Auch innerhalb der SPD wird die Aufrüstung kritisch gesehen. »Mit Sorge sehen wir daher die geschichtsvergessene und überhebliche Politik der Stärke durch Nato-Osterweiterung, Luftübungen mit strategischen US-Bombern und Nato-Manövern bis an die Grenze zu Russland, verbales Säbelrasseln und Aufrüstung«, heißt es in einem Schreiben des Forums Demokratische Linke in der SPD (DL 21), das an alle Mitglieder der SPD-Fraktion im Haushaltsausschuss des Bundestages anlässlich des 80. Jahrestags des Überfalls auf die Sowjetunion gesendet wurde.

In einem vorbereiteten Protestbrief führt die DL 21 aus, dass das FCAS nicht als defensives Projekt angelegt sei.
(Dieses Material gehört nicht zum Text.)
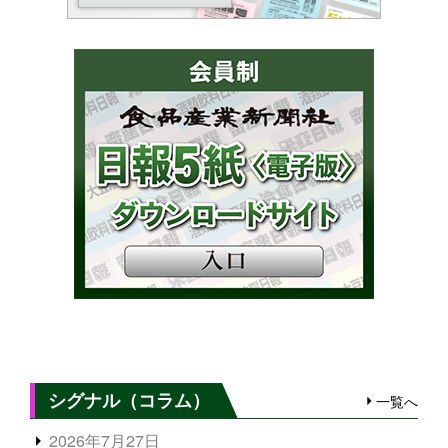
シグナル（コラム）
一覧へ
2026年7月27日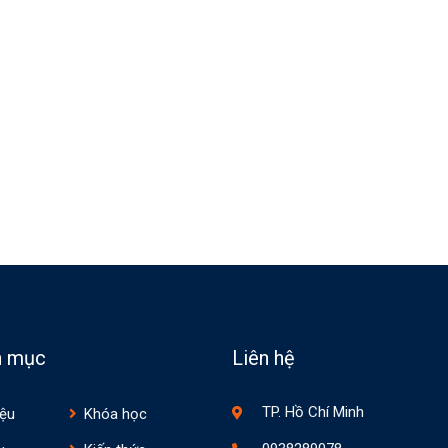
n mục
Liên hệ
TP. Hồ Chí Minh
iệu
Khóa học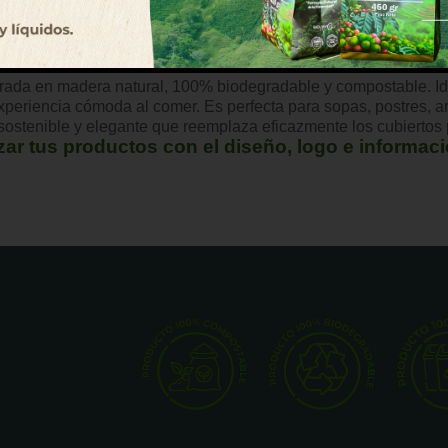
da en madera natural, 100% biodegradable y compostable. Ideal
xperiencia cómoda al comer. Es perfecta para sopas, postres, a
sostenible y elegante que reemplaza eficazmente los cubiertos 
r tus productos con el diseño, logo e informac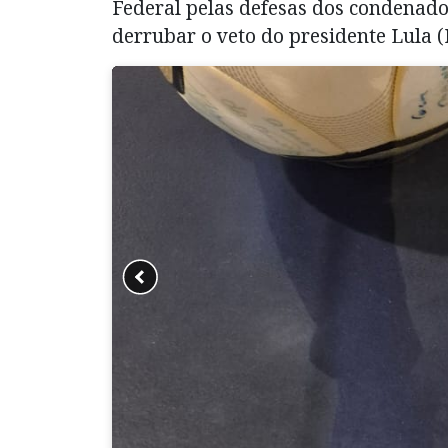
Federal pelas defesas dos condenad
derrubar o veto do presidente Lula (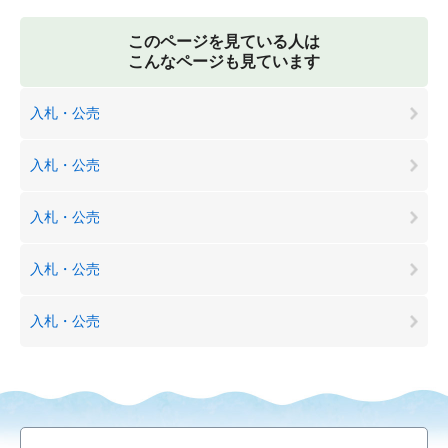
このページを見ている人は
こんなページも見ています
入札・公売
入札・公売
入札・公売
入札・公売
入札・公売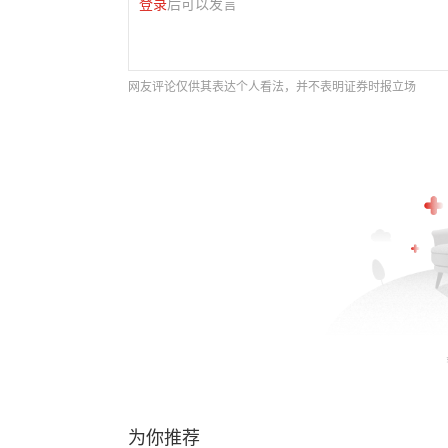
登录
后可以发言
网友评论仅供其表达个人看法，并不表明证券时报立场
为你推荐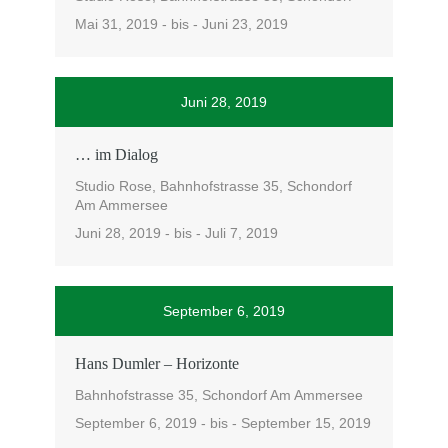
Mai 31, 2019 - bis - Juni 23, 2019
Juni 28, 2019
… im Dialog
Studio Rose, Bahnhofstrasse 35, Schondorf
Am Ammersee
Juni 28, 2019 - bis - Juli 7, 2019
September 6, 2019
Hans Dumler – Horizonte
Bahnhofstrasse 35, Schondorf Am Ammersee
September 6, 2019 - bis - September 15, 2019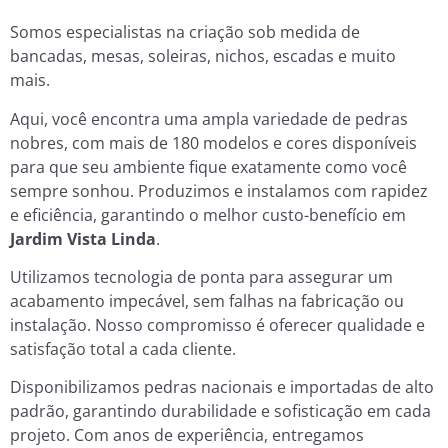
Somos especialistas na criação sob medida de
bancadas, mesas, soleiras, nichos, escadas e muito
mais.
Aqui, você encontra uma ampla variedade de pedras
nobres, com mais de 180 modelos e cores disponíveis
para que seu ambiente fique exatamente como você
sempre sonhou. Produzimos e instalamos com rapidez
e eficiência, garantindo o melhor custo-benefício em
Jardim Vista Linda
.
Utilizamos tecnologia de ponta para assegurar um
acabamento impecável, sem falhas na fabricação ou
instalação. Nosso compromisso é oferecer qualidade e
satisfação total a cada cliente.
Disponibilizamos pedras nacionais e importadas de alto
padrão, garantindo durabilidade e sofisticação em cada
projeto. Com anos de experiência, entregamos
Vielmehr handele es sich um ein Waffensystem, das auf die offensive Kriegführung gegen hoch entwickelte Militärsysteme ausgelegt sei. Der Protestbrief soll an SPD-Politiker*innen im Bundestag gesendet werden. Die Neubeschaffung atomwaffenfähiger Kampfflugzeuge und von Kampfdrohnen ist nach Ansicht der DL21 mit einer sozialdemokratischen Friedenspolitik nicht vereinbar.

Die Ministerin sieht bei der Aufrüstung der Armee auch ein Wirtschaftspotenzial. »Am besten wäre es, wenn diese Technologien aus Deutschland kämen, weil sie hier entwickelt und erfunden wurden«, so Kramp-Karrenbauer. Deutschland müsse den rasanten technologischen Wandel in der Welt »aktiv mitgestalten«. Dass deutsche Waffenexporte weltweit zu Krisen- und Konfliktentwicklungen beitragen, erwähnte die Ministerin dabei nicht.